About this task:
Apart from any images, the entries are to be output exactly.

***** Records provided

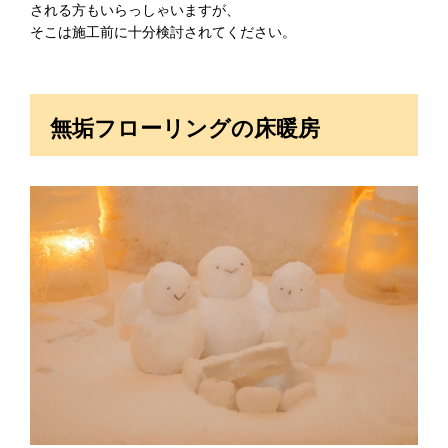
される方もいらっしゃいますが、
そこは施工前に十分検討されてください。
無垢フローリングの床暖房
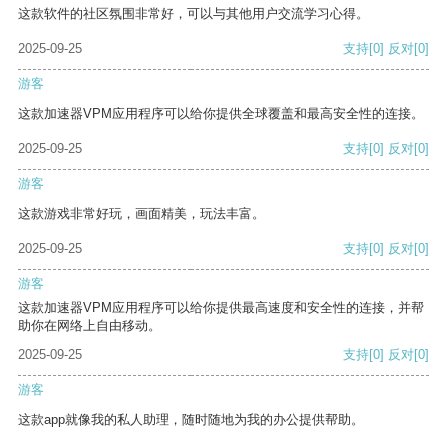
这款软件的社区氛围非常好，可以与其他用户交流学习心得。
2025-09-25
支持
[0]
反对
[0]
游客
这款加速器VPM应用程序可以给你提供全球覆盖和最高安全性的连接。
2025-09-25
支持
[0]
反对
[0]
游客
这款游戏非常好玩，画面精美，玩法丰富。
2025-09-25
支持
[0]
反对
[0]
游客
这款加速器VPM应用程序可以给你提供最高速度和安全性的连接，并帮
助你在网络上自由移动。
2025-09-25
支持
[0]
反对
[0]
游客
这款app就像我的私人助理，随时随地为我的办公提供帮助。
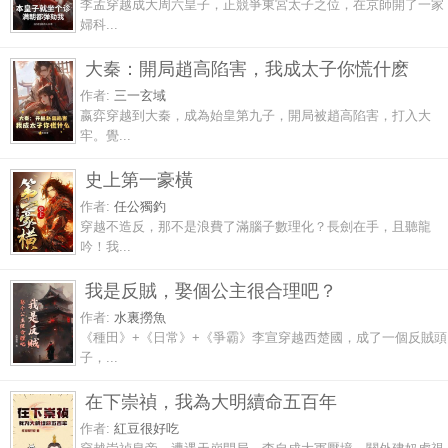
李孟穿越成大周六皇子，正競爭東宮太子之位，在京師開了一家
婦科...
大秦：開局趙高陷害，我成太子你慌什麽
作者:
三一玄域
嬴弈穿越到大秦，成為始皇第九子，開局被趙高陷害，打入大
牢。覺...
史上第一豪橫
作者:
任公獨釣
穿越不造反，那不是浪費了滿腦子數理化？長劍在手，且聽龍
吟！我...
我是反賊，娶個公主很合理吧？
作者:
水裏撈魚
《種田》+《日常》+《爭霸》李宣穿越西楚國，成了一個反賊頭
子，...
在下崇禎，我為大明續命五百年
作者:
紅豆很好吃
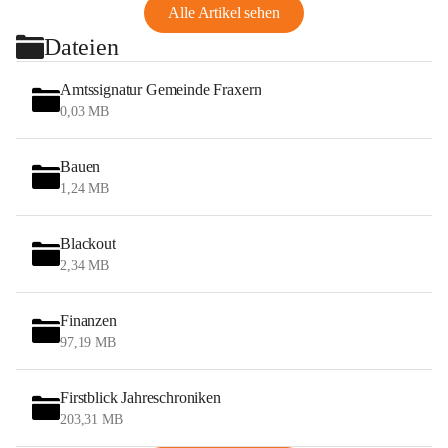
Alle Artikel sehen
Dateien
Amtssignatur Gemeinde Fraxern
0,03 MB
Bauen
1,24 MB
Blackout
2,34 MB
Finanzen
97,19 MB
Firstblick Jahreschroniken
203,31 MB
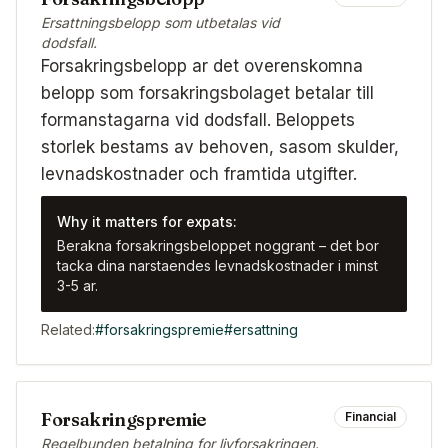
Ersattningsbelopp som utbetalas vid
dodsfall.
Forsakringsbelopp ar det overenskomna
belopp som forsakringsbolaget betalar till
formanstagarna vid dodsfall. Beloppets
storlek bestams av behoven, sasom skulder,
levnadskostnader och framtida utgifter.
Why it matters for expats:
Berakna forsakringsbeloppet noggrant – det bor
tacka dina narstaendes levnadskostnader i minst
3-5 ar.
Related:
#
forsakringspremie
#
ersattning
Forsakringspremie
Financial
Regelbunden betalning for livforsakringen.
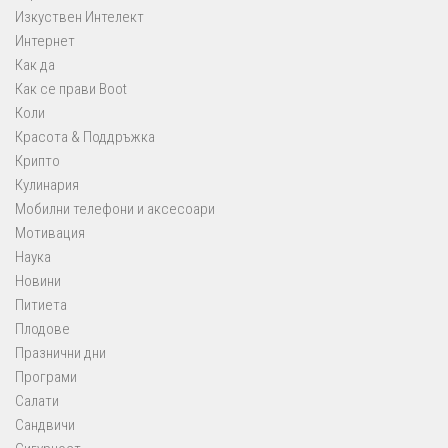
Изкуствен Интелект
Интернет
Как да
Как се прави Boot
Коли
Красота & Поддръжка
Крипто
Кулинария
Мобилни телефони и аксесоари
Мотивация
Наука
Новини
Питиета
Плодове
Празнични дни
Програми
Салати
Сандвичи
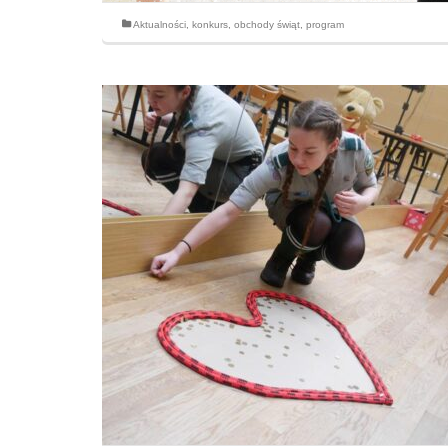
Aktualności
,
konkurs
,
obchody świąt
,
program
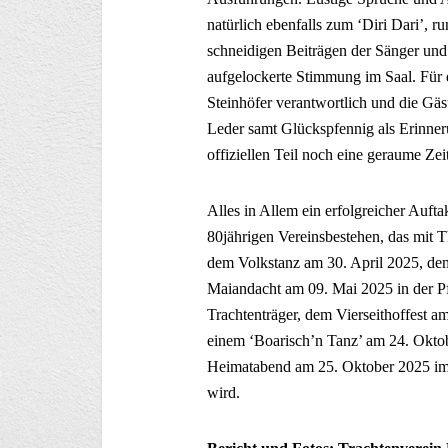
natürlich ebenfalls zum ‘Diri Dari’,
schneidigen Beiträgen der Sänger und 
aufgelockerte Stimmung im Saal. Für 
Steinhöfer verantwortlich und die Gäs
Leder samt Glückspfennig als Erinne
offiziellen Teil noch eine geraume Ze
Alles in Allem ein erfolgreicher Auft
80jährigen Vereinsbestehen, das mit T
dem Volkstanz am 30. April 2025, de
Maiandacht am 09. Mai 2025 in der Pf
Trachtenträger, dem Vierseithoffest a
einem ‘Boarisch’n Tanz’ am 24. Okto
Heimatabend am 25. Oktober 2025 im 
wird.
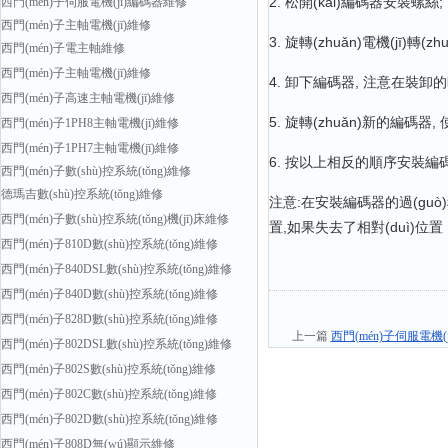
2. 松開(kāi)編碼器安裝螺絲;
西門(mén)子伺服電機(jī)編碼器維修
西門(mén)子主軸電機(jī)維修
3. 旋轉(zhuǎn)電機(jī)轉
西門(mén)子電主軸維修
西門(mén)子主軸電機(jī)維修
4. 卸下編碼器, 注意在裝卸的
西門(mén)子高速主軸電機(jī)維修
5. 旋轉(zhuǎn)新的編碼器,
西門(mén)子1PH8主軸電機(jī)維修
西門(mén)子1PH7主軸電機(jī)維修
6. 按以上相反的順序安裝編碼
西門(mén)子數(shù)控系統(tǒng)維修
德瑪吉數(shù)控系統(tǒng)維修
注意:在安裝編碼器的過(guò)程中
西門(mén)子數(shù)控系統(tǒng)機(jī)床維修
置,如果失去了相對(duì)位置 
西門(mén)子810D數(shù)控系統(tǒng)維修
西門(mén)子840DSL數(shù)控系統(tǒng)維修
西門(mén)子840D數(shù)控系統(tǒng)維修
西門(mén)子828D數(shù)控系統(tǒng)維修
上一篇
西門(mén)子伺服電機
西門(mén)子802DSL數(shù)控系統(tǒng)維修
西門(mén)子802S數(shù)控系統(tǒng)維修
西門(mén)子802C數(shù)控系統(tǒng)維修
西門(mén)子802D數(shù)控系統(tǒng)維修
西門(mén)子808D無(wú)顯示維修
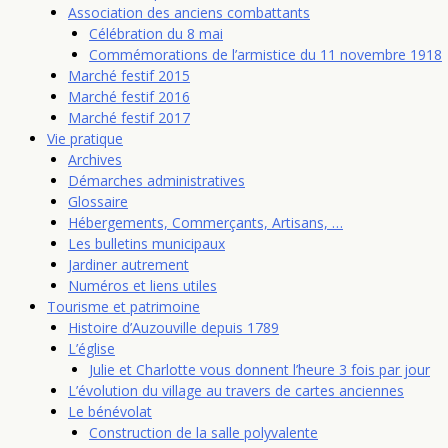
Association des anciens combattants
Célébration du 8 mai
Commémorations de l’armistice du 11 novembre 1918
Marché festif 2015
Marché festif 2016
Marché festif 2017
Vie pratique
Archives
Démarches administratives
Glossaire
Hébergements, Commerçants, Artisans, …
Les bulletins municipaux
Jardiner autrement
Numéros et liens utiles
Tourisme et patrimoine
Histoire d’Auzouville depuis 1789
L’église
Julie et Charlotte vous donnent l’heure 3 fois par jour
L’évolution du village au travers de cartes anciennes
Le bénévolat
Construction de la salle polyvalente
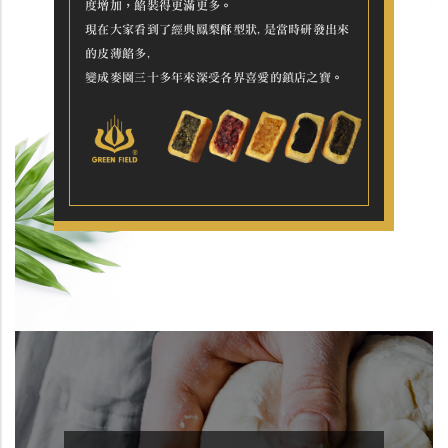
度增加，餡裝得更滿更多。
現在大家看到了經典鳳梨酥型狀,是當時研發出來
的皮薄餡多,
變成麥園三十多年來深受各界喜愛的鎮店之寶。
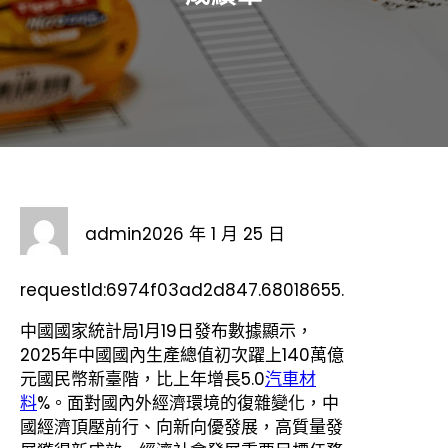
admin
2026 年 1 月 25 日
requestId:6974f03ad2d847.68018655.
中國國家統計局1月19日發布數據顯示，
2025年中國國內生產總值初次躍上140萬億
元國民幣新臺階，比上年增長5.0
汽車材
料
%。面對國內外經濟環境的復雜變化，中
國經濟頂壓前行、向新向優發展，高質量發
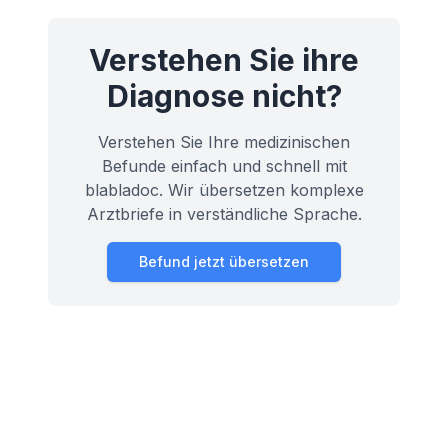
sie unsere Gesundheit beeinflussen.
Verstehen Sie ihre
Diagnose nicht?
Verstehen Sie Ihre medizinischen
Befunde einfach und schnell mit
blabladoc. Wir übersetzen komplexe
Arztbriefe in verständliche Sprache.
Befund jetzt übersetzen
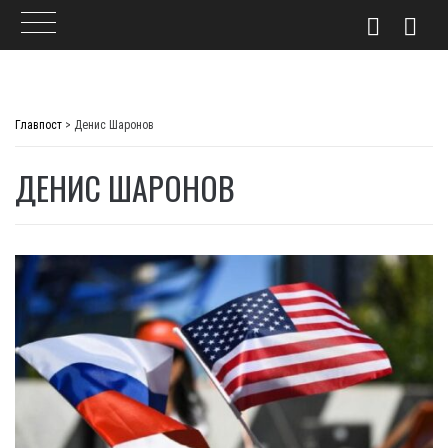
Skip
to
Главпост
>
Денис Шаронов
content
ДЕНИС ШАРОНОВ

**********

Written response:
される方もいらっしゃいますが、
そこは施工前に十分検討されてください。
無垢フローリングの床暖房
这款软件的社区氛围非常好，可以与其他用户交流学习心得。
2025-09-25
支持
[0]
反对
[0]
游客
这款加速器VPM应用程序可以给你提供全球覆盖和最高安全性的连接。
2025-09-25
支持
[0]
反对
[0]
游客
这款游戏非常好玩，画面精美，玩法丰富。
2025-09-25
支持
[0]
反对
[0]
游客
这款加速器VPM应用程序可以给你提供最高速度和安全性的连接，并帮
助你在网络上自由移动。
2025-09-25
支持
[0]
反对
[0]
游客
这款app就像我的私人助理，随时随地为我的办公提供帮助。
李孟穿越成大周六皇子，正競爭東宮太子之位，在京師開了一家
婦科...
大秦：開局趙高陷害，我成太子你慌什麽
作者:
三一玄域
嬴弈穿越到大秦，成為始皇第九子，開局被趙高陷害，打入大
牢。覺...
史上第一豪橫
作者:
任公獨釣
穿越不造反，那不是浪費了滿腦子數理化？長劍在手，且聽龍
吟！我...
我是反賊，娶個公主很合理吧？
作者:
水裏撈魚
《種田》+《日常》+《爭霸》李宣穿越西楚國，成了一個反賊頭
子，...
在下崇禎，我為大明續命五百年
作者:
紅豆很好吃
Alle Artikel sehen
Dateien
Amtssignatur Gemeinde Fraxern
0,03 MB
Bauen
1,24 MB
Blackout
2,34 MB
Finanzen
97,19 MB
Firstblick Jahreschroniken
203,31 MB
Ersattningsbelopp som utbetalas vid
dodsfall.
Forsakringsbelopp ar det overenskomna
belopp som forsakringsbolaget betalar till
formanstagarna vid dodsfall. Beloppets
storlek bestams av behoven, sasom skulder,
levnadskostnader och framtida utgifter.
Why it matters for expats:
Berakna forsakringsbeloppet noggrant – det bor
tacka dina narstaendes levnadskostnader i minst
3-5 ar.
Related:
#
forsakringspremie
#
ersattning
Forsakringspremie
Financial
Regelbunden betalning for livforsakringen.
Изкуствен Интелект
Интернет
Как да
Как се прави Boot
Коли
Красота & Поддръжка
Крипто
Кулинария
Мобилни телефони и аксесоари
Мотивация
Наука
Новини
Питиета
Плодове
Празнични дни
Програми
Салати
Сандвичи
Aktualności
,
konkurs
,
obchody świąt
,
program
natürlich ebenfalls zum ‘Diri Dari’,
schneidigen Beiträgen der Sänger und 
aufgelockerte Stimmung im Saal. Für 
Steinhöfer verantwortlich und die Gäs
Leder samt Glückspfennig als Erinne
offiziellen Teil noch eine geraume Ze
Alles in Allem ein erfolgreicher Auft
80jährigen Vereinsbestehen, das mit T
dem Volkstanz am 30. April 2025, de
Maiandacht am 09. Mai 2025 in der Pf
Trachtenträger, dem Vierseithoffest a
einem ‘Boarisch’n Tanz’ am 24. Okto
Heimatabend am 25. Oktober 2025 im 
wird.
2. 松開(kāi)編碼器安裝螺絲;
西門(mén)子伺服電機(jī)編碼器維修
西門(mén)子主軸電機(jī)維修
3. 旋轉(zhuǎn)電機(jī)轉
西門(mén)子電主軸維修
西門(mén)子主軸電機(jī)維修
4. 卸下編碼器, 注意在裝卸的
西門(mén)子高速主軸電機(jī)維修
5. 旋轉(zhuǎn)新的編碼器,
西門(mén)子1PH8主軸電機(jī)維修
西門(mén)子1PH7主軸電機(jī)維修
6. 按以上相反的順序安裝編碼
西門(mén)子數(shù)控系統(tǒng)維修
德瑪吉數(shù)控系統(tǒng)維修
注意:在安裝編碼器的過(guò)程中
西門(mén)子數(shù)控系統(tǒng)機(jī)床維修
置,如果失去了相對(duì)位置 
西門(mén)子810D數(shù)控系統(tǒng)維修
西門(mén)子840DSL數(shù)控系統(tǒng)維修
西門(mén)子840D數(shù)控系統(tǒng)維修
西門(mén)子828D數(shù)控系統(tǒng)維修
上一篇
西門(mén)子伺服電機
西門(mén)子802DSL數(shù)控系統(tǒng)維修
西門(mén)子802S數(shù)控系統(tǒng)維修
西門(mén)子802C數(shù)控系統(tǒng)維修
西門(mén)子802D數(shù)控系統(tǒng)維修
西門(mén)子808D無(wú)顯示維修
Association des anciens combattants
Célébration du 8 mai
Commémorations de l’armistice du 11 novembre 1918
Marché festif 2015
Marché festif 2016
Marché festif 2017
Vie pratique
Archives
Démarches administratives
Glossaire
Hébergements, Commerçants, Artisans, …
Les bulletins municipaux
Jardiner autrement
Numéros et liens utiles
Tourisme et patrimoine
Histoire d’Auzouville depuis 1789
L’église
Julie et Charlotte vous donnent l’heure 3 fois par jour
L’évolution du village au travers de cartes anciennes
Le bénévolat
Construction de la salle polyvalente
度增加，餡裝得更滿更多。
現在大家看到了經典鳳梨酥型狀,是當時研發出來
的皮薄餡多,
變成麥園三十多年來深受各界喜愛的鎮店之寶。
admin
2026 年 1 月 25 日
requestId:6974f03ad2d847.68018655.
中國國家統計局1月19日發布數據顯示，
2025年中國國內生產總值初次躍上140萬億
元國民幣新臺階，比上年增長5.0
汽車材
料
%。面對國內外經濟環境的復雜變化，中
國經濟頂壓前行、向新向優發展，高質量發
sie unsere Gesundheit beeinflussen.
Verstehen Sie ihre
Diagnose nicht?
Verstehen Sie Ihre medizinischen
Befunde einfach und schnell mit
blabladoc. Wir übersetzen komplexe
Arztbriefe in verständliche Sprache.
Befund jetzt übersetzen
Skip
to
Главпост
>
Денис Шаронов
content
ДЕНИС ШАРОНОВ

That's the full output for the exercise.